> _INSTRUCTION_
Please work out how many lines in the data below hold the word "Theater", and state only the number.
=== DATA EXTRACTS ===
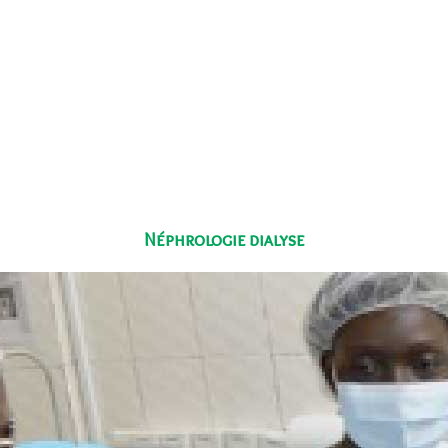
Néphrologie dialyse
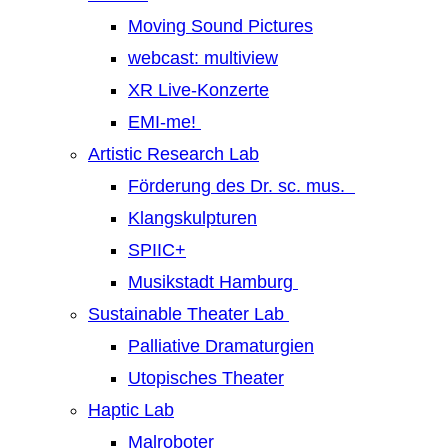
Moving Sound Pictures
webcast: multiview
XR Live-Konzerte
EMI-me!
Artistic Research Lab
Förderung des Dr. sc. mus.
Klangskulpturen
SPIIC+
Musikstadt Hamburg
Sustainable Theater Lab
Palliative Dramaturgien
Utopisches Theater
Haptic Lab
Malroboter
===
=== DATA EXTRACTS ===
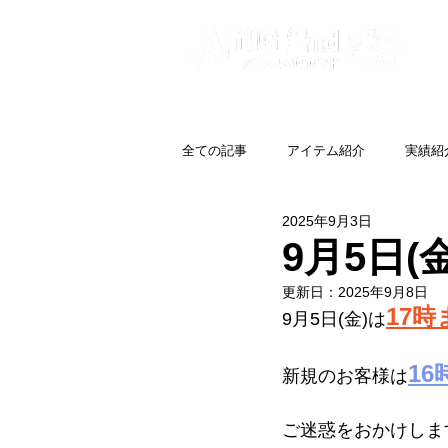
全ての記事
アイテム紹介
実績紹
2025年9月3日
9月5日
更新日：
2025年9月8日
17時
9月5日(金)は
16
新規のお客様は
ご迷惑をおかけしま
===
> _ANSWER SECTION_
2